Something like the Altecnic pressure independent valves are perfect. Danfoss also do some (who I would say are better, but you can't put your own heads on them) and so do Drayton (who are ****). The solution in the middle is the Danfoss R-AN valve, on which you can pre-set a specific flow rate, as you can with these pressure independent valves, but you don't get any pressure independence.

Feel free to put it in the other thread. I'll reply there too.
 
Well, balancing with the valves we normally have in the UK doesn't work very well for precisely the reason you've stated - you balance for a certain condition, which is full load. When your system goes into part load, the balancing is out.

Aha, so as I go round the house 2-3 times a day turning radiators on & off depending which rooms we're in, it mucks up the balancing?

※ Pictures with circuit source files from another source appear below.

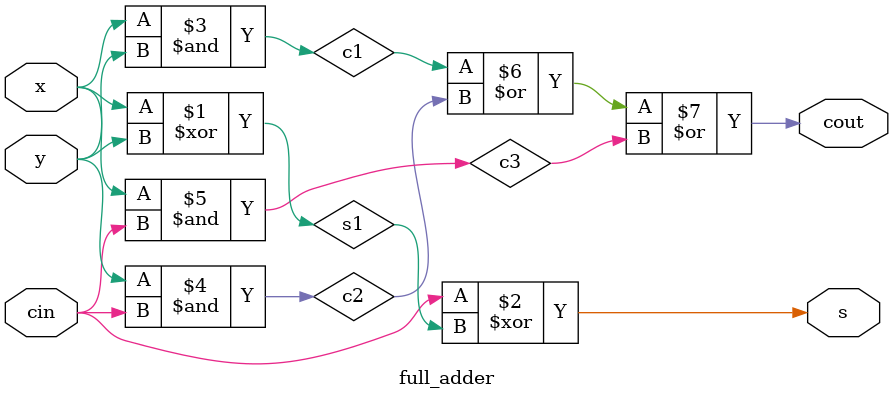
<source format=v>
module full_adder(x,y,cin,s,cout);

input x,y,cin;
output s,cout;
wire s1,c1,c2,c3;
xor(s1,x,y);
xor(s,cin,s1);
and g1(c1,x,y);
and g2(c2,y,cin);
and g3(c3,x,cin);
or(cout,c1,c2,c3);

endmodule

</source>
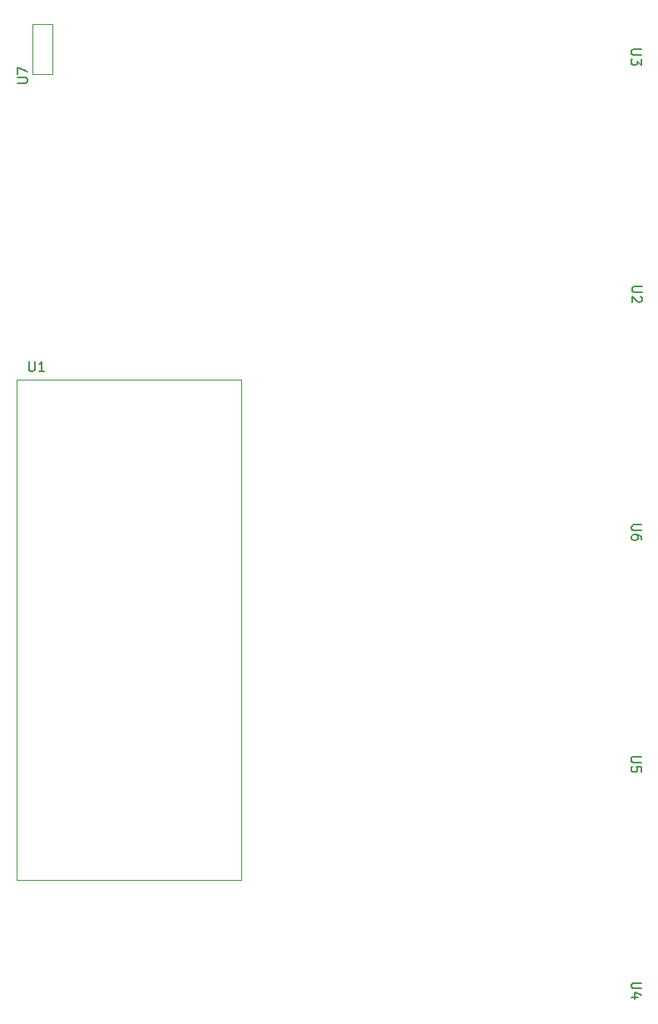
<source format=gto>
%TF.GenerationSoftware,KiCad,Pcbnew,(6.0.2)*%
%TF.CreationDate,2022-04-04T15:14:36-07:00*%
%TF.ProjectId,tc_pcb_f,74635f70-6362-45f6-962e-6b696361645f,rev?*%
%TF.SameCoordinates,Original*%
%TF.FileFunction,Legend,Top*%
%TF.FilePolarity,Positive*%
%FSLAX46Y46*%
G04 Gerber Fmt 4.6, Leading zero omitted, Abs format (unit mm)*
G04 Created by KiCad (PCBNEW (6.0.2)) date 2022-04-04 15:14:36*
%MOMM*%
%LPD*%
G01*
G04 APERTURE LIST*
%ADD10C,0.150000*%
%ADD11C,0.120000*%
G04 APERTURE END LIST*
D10*
%TO.C,U6*%
X169021219Y-92684695D02*
X168211695Y-92684695D01*
X168116457Y-92732314D01*
X168068838Y-92779933D01*
X168021219Y-92875171D01*
X168021219Y-93065647D01*
X168068838Y-93160885D01*
X168116457Y-93208504D01*
X168211695Y-93256123D01*
X169021219Y-93256123D01*
X169021219Y-94160885D02*
X169021219Y-93970409D01*
X168973600Y-93875171D01*
X168925980Y-93827552D01*
X168783123Y-93732314D01*
X168592647Y-93684695D01*
X168211695Y-93684695D01*
X168116457Y-93732314D01*
X168068838Y-93779933D01*
X168021219Y-93875171D01*
X168021219Y-94065647D01*
X168068838Y-94160885D01*
X168116457Y-94208504D01*
X168211695Y-94256123D01*
X168449790Y-94256123D01*
X168545028Y-94208504D01*
X168592647Y-94160885D01*
X168640266Y-94065647D01*
X168640266Y-93875171D01*
X168592647Y-93779933D01*
X168545028Y-93732314D01*
X168449790Y-93684695D01*
%TO.C,U2*%
X169051219Y-68453095D02*
X168241695Y-68453095D01*
X168146457Y-68500714D01*
X168098838Y-68548333D01*
X168051219Y-68643571D01*
X168051219Y-68834047D01*
X168098838Y-68929285D01*
X168146457Y-68976904D01*
X168241695Y-69024523D01*
X169051219Y-69024523D01*
X168955980Y-69453095D02*
X169003600Y-69500714D01*
X169051219Y-69595952D01*
X169051219Y-69834047D01*
X169003600Y-69929285D01*
X168955980Y-69976904D01*
X168860742Y-70024523D01*
X168765504Y-70024523D01*
X168622647Y-69976904D01*
X168051219Y-69405476D01*
X168051219Y-70024523D01*
%TO.C,U3*%
X168975019Y-44323095D02*
X168165495Y-44323095D01*
X168070257Y-44370714D01*
X168022638Y-44418333D01*
X167975019Y-44513571D01*
X167975019Y-44704047D01*
X168022638Y-44799285D01*
X168070257Y-44846904D01*
X168165495Y-44894523D01*
X168975019Y-44894523D01*
X168975019Y-45275476D02*
X168975019Y-45894523D01*
X168594066Y-45561190D01*
X168594066Y-45704047D01*
X168546447Y-45799285D01*
X168498828Y-45846904D01*
X168403590Y-45894523D01*
X168165495Y-45894523D01*
X168070257Y-45846904D01*
X168022638Y-45799285D01*
X167975019Y-45704047D01*
X167975019Y-45418333D01*
X168022638Y-45323095D01*
X168070257Y-45275476D01*
%TO.C,U5*%
X168970419Y-116255895D02*
X168160895Y-116255895D01*
X168065657Y-116303514D01*
X168018038Y-116351133D01*
X167970419Y-116446371D01*
X167970419Y-116636847D01*
X168018038Y-116732085D01*
X168065657Y-116779704D01*
X168160895Y-116827323D01*
X168970419Y-116827323D01*
X168970419Y-117779704D02*
X168970419Y-117303514D01*
X168494228Y-117255895D01*
X168541847Y-117303514D01*
X168589466Y-117398752D01*
X168589466Y-117636847D01*
X168541847Y-117732085D01*
X168494228Y-117779704D01*
X168398990Y-117827323D01*
X168160895Y-117827323D01*
X168065657Y-117779704D01*
X168018038Y-117732085D01*
X167970419Y-117636847D01*
X167970419Y-117398752D01*
X168018038Y-117303514D01*
X168065657Y-117255895D01*
%TO.C,U4*%
X168995819Y-139268295D02*
X168186295Y-139268295D01*
X168091057Y-139315914D01*
X168043438Y-139363533D01*
X167995819Y-139458771D01*
X167995819Y-139649247D01*
X168043438Y-139744485D01*
X168091057Y-139792104D01*
X168186295Y-139839723D01*
X168995819Y-139839723D01*
X168662485Y-140744485D02*
X167995819Y-140744485D01*
X169043438Y-140506390D02*
X168329152Y-140268295D01*
X168329152Y-140887342D01*
%TO.C,U7*%
X105522780Y-47751904D02*
X106332304Y-47751904D01*
X106427542Y-47704285D01*
X106475161Y-47656666D01*
X106522780Y-47561428D01*
X106522780Y-47370952D01*
X106475161Y-47275714D01*
X106427542Y-47228095D01*
X106332304Y-47180476D01*
X105522780Y-47180476D01*
X105522780Y-46799523D02*
X105522780Y-46132857D01*
X106522780Y-46561428D01*
%TO.C,U1*%
X106680095Y-76058780D02*
X106680095Y-76868304D01*
X106727714Y-76963542D01*
X106775333Y-77011161D01*
X106870571Y-77058780D01*
X107061047Y-77058780D01*
X107156285Y-77011161D01*
X107203904Y-76963542D01*
X107251523Y-76868304D01*
X107251523Y-76058780D01*
X108251523Y-77058780D02*
X107680095Y-77058780D01*
X107965809Y-77058780D02*
X107965809Y-76058780D01*
X107870571Y-76201638D01*
X107775333Y-76296876D01*
X107680095Y-76344495D01*
D11*
%TO.C,U7*%
X107026200Y-41797600D02*
X109026200Y-41797600D01*
X109026200Y-46797600D02*
X109026200Y-41797600D01*
X107026200Y-46797600D02*
X107026200Y-41797600D01*
X107026200Y-46797600D02*
X109026200Y-46797600D01*
%TO.C,U1*%
X128295400Y-128803400D02*
X105384600Y-128803400D01*
X105384600Y-128803400D02*
X105384600Y-77952600D01*
X105384600Y-77952600D02*
X128295400Y-77952600D01*
X128295400Y-77952600D02*
X128295400Y-128803400D01*
%TD*%
M02*

</source>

During the day the downstairs ones are on low, the two office rooms upstairs + bathroom fully on, and the rest turned off. In the evening the offices get turned off, the lounge on full and the others left on low. Bedrooms have yet to be turned on.
Feel free to put it in the other thread. I'll reply there too.
Which is this other thread I have been missing?
 
Aha, so as I go round the house 2-3 times a day turning radiators on & off depending which rooms we're in, it mucks up the balancing?

During the day the downstairs ones are on low, the two office rooms upstairs + bathroom fully on, and the rest turned off. In the evening the offices get turned off, the lounge on full and the others left on low. Bedrooms have yet to be turned on.

Which is this other thread I have been missing?

Unfortunately, yes. As I say, balancing is a bit of a farce. But better done than not.